NVIDIA vGPU for Compute Key Features#

Beyond basic partitioning, vGPU for Compute adds networking, migration, scheduling, and memory features aimed at AI, ML, and HPC in virtualized clusters.

Table 19 Key Capabilities#

Capability

Description

MIG-Backed vGPU

Hardware-level GPU partitioning with spatial isolation for multi-tenant workloads.

Device Groups

Automated detection and provisioning of physically connected devices for optimal topology.

GPUDirect RDMA and Storage

Direct memory access and storage I/O bypass that reduces CPU overhead and latency for GPU-to-GPU and GPU-to-storage transfers.

Heterogeneous vGPU

Mixed vGPU profiles on a single GPU for diverse workload requirements.

Live Migration

VM migration with minimal downtime (seconds of stun time) for maintenance and load balancing on supported hypervisors.

Multi-vGPU and P2P

Multiple vGPUs per VM with peer-to-peer communication.

NVIDIA NVSwitch

High-bandwidth GPU-to-GPU interconnect fabric through NVLink.

NVLink Multicast

Efficient one-to-many data distribution for distributed training.

Scheduling Policies

Workload-specific GPU scheduling algorithms.

Suspend-Resume

VM state preservation for flexible resource management.

Unified Virtual Memory

Single memory address space across CPU and GPU.

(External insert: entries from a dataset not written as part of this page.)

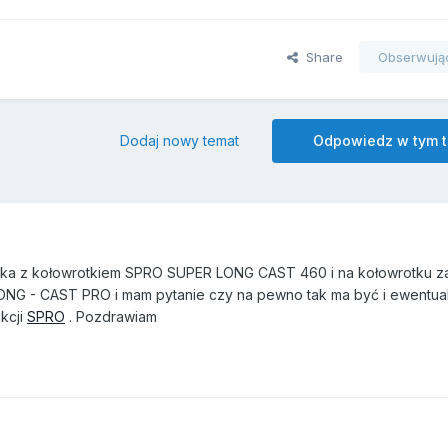
Share
Obserwują
Dodaj nowy temat
Odpowiedz w tym 
czka z kołowrotkiem SPRO SUPER LONG CAST 460 i na kołowrotku z
NG - CAST PRO i mam pytanie czy na pewno tak ma być i ewentual
ukcji
SPRO
. Pozdrawiam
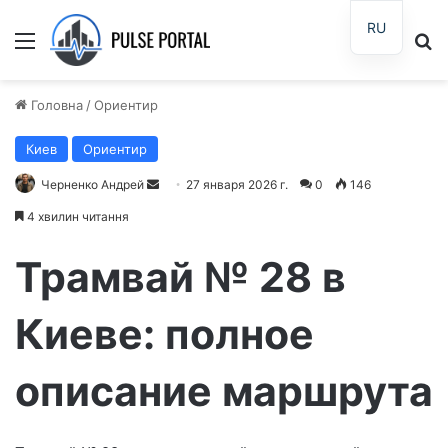
RU
Меню
П
Головна
/
Ориентир
Киев
Ориентир
Черненко Андрей
О
27 января 2026 г.
0
146
т
4 хвилин читання
п
р
Трамвай № 28 в
а
в
Киеве: полное
и
т
описание маршрута
ь
п
и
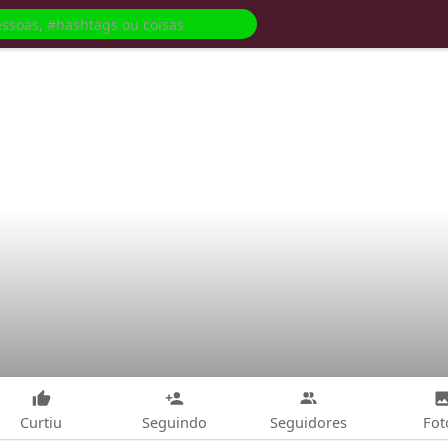
Curtiu
Seguindo
Seguidores
Fot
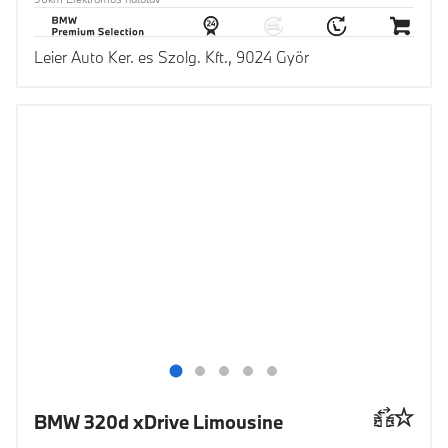
Leier Auto Ker. es Szolg. Kft., 9024 Györ
BMW 320d xDrive Limousine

For platform support, configuration requirements, and compatibility tables per feature, see NVIDIA vGPU for Compute Features.

Platform Limitations and Known Issues#

For host monitoring caveats, hypervisor-specific known issues, MMIO requirements for large-memory VMs, and Microsoft Windows Server constraints, see NVIDIA vGPU for Compute Limitations.